As long as you have good tires on your vehicle you should be fine on the drive up. Snow crews generally do a good job on I70 so I wouldn't worry too much. I would worry about crowds of people heading up. I don't think this storm is going to be huge along I70, but the media is hyping it up. Throw in a lack of snow so far, and people jonezin' for powder, I bet the highways will be busy. Leave early. Be doing the Morrison hill climb on I70 before 6:30am and you should be fine.


----------



## Guest (Nov 30, 2007)

I absolutely hate traffic, even more so now that I don't drive that much, so I only bought the weekday pass. I was getting excited about finally getting to go on Monday when my wife reminded me that she's going out of town for work so I have to juggle the kids for the first half of next week.

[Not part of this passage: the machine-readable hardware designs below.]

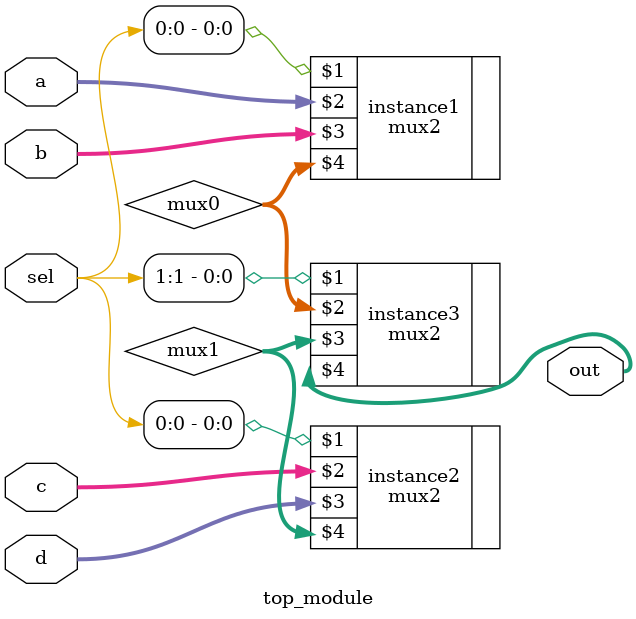
<source format=v>
module top_module (
    input [1:0] sel,
    input [7:0] a,
    input [7:0] b,
    input [7:0] c,
    input [7:0] d,
    output [7:0] out  ); //

    wire [7:0] mux0, mux1;
    mux2 instance1 ( sel[0],    a,    b, mux0 );
    mux2 instance2 ( sel[0],    c,    d, mux1 );
    mux2 instance3 ( sel[1], mux0, mux1,  out );

endmodule

</source>
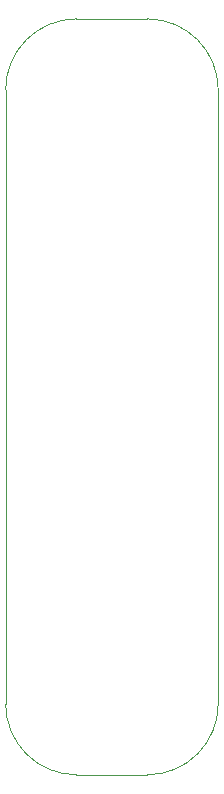
<source format=gm1>
G04 #@! TF.GenerationSoftware,KiCad,Pcbnew,5.1.9+dfsg1-1*
G04 #@! TF.CreationDate,2022-11-10T16:02:49+09:00*
G04 #@! TF.ProjectId,fan-expander,66616e2d-6578-4706-916e-6465722e6b69,rev?*
G04 #@! TF.SameCoordinates,Original*
G04 #@! TF.FileFunction,Profile,NP*
%FSLAX46Y46*%
G04 Gerber Fmt 4.6, Leading zero omitted, Abs format (unit mm)*
G04 Created by KiCad (PCBNEW 5.1.9+dfsg1-1) date 2022-11-10 16:02:49*
%MOMM*%
%LPD*%
G01*
G04 APERTURE LIST*
G04 #@! TA.AperFunction,Profile*
%ADD10C,0.050000*%
G04 #@! TD*
G04 APERTURE END LIST*
D10*
X153000000Y-45500000D02*
G75*
G02*
X159000000Y-51500000I0J-6000000D01*
G01*
X159000000Y-103500000D02*
G75*
G02*
X153000000Y-109500000I-6000000J0D01*
G01*
X147000000Y-109500000D02*
G75*
G02*
X141000000Y-103500000I0J6000000D01*
G01*
X141000000Y-51500000D02*
G75*
G02*
X147000000Y-45500000I6000000J0D01*
G01*
X141000000Y-51500000D02*
X141000000Y-103500000D01*
X153000000Y-45500000D02*
X147000000Y-45500000D01*
X159000000Y-103500000D02*
X159000000Y-51500000D01*
X147000000Y-109500000D02*
X153000000Y-109500000D01*
M02*

</source>
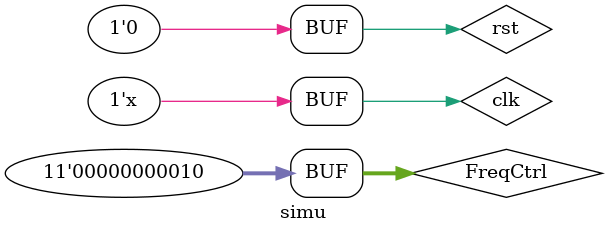
<source format=v>
`timescale 1ns / 1ps


module simu(

    );
    
     reg clk = 0;
       always #5 clk <= ~clk;  //100 MHz
       
       reg rst = 0;
       
       reg [10:0]FreqCtrl = 2;
       wire [11:0]waveform;
       
       DDS u_DDS
       (
           .clk        (clk),
           .rst        (rst),
           .FreqCtrl   (FreqCtrl),
           .waveform   (waveform)
       );
endmodule

</source>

DAMMIT.


----------



## Mr. Right (Sep 27, 2007)

Today was sick  I'm definitely going tomorrow, it should be really nice if this snow keeps up most of the night.


----------



## DrGreeNThumB420 (Aug 19, 2007)

GREAT day at Loveland today fun fun new lift opened up and did some tree riding through like 3 feet of powder  
.....terrain park is going to be open maybe tomorrow....Im loving colorado!! now i just need some weeed!!!!!!!!!
everyone i ask doesnt smoke HELPPPPPPPPP


----------



## DrGreeNThumB420 (Aug 19, 2007)

anyone tomorrow? I got some buds finally i'll be up in the stoner lounge bunch of times


----------



## Guest (Dec 15, 2007)

DrGreeNThumB420 said:


> anyone tomorrow? I got some buds finally i'll be up in the stoner lounge bunch of times


im goin up to keystone on tues if u wanna shred and blaze ill bring plenty of trees


----------



## DrGreeNThumB420 (Aug 19, 2007)

stunterguy said:


> im goin up to keystone on tues if u wanna shred and blaze ill bring plenty of trees


day or night?? ill be working in the day


----------



## DrGreeNThumB420 (Aug 19, 2007)

saturday was fuckin cold and windy....today was lil windy but way nicer


----------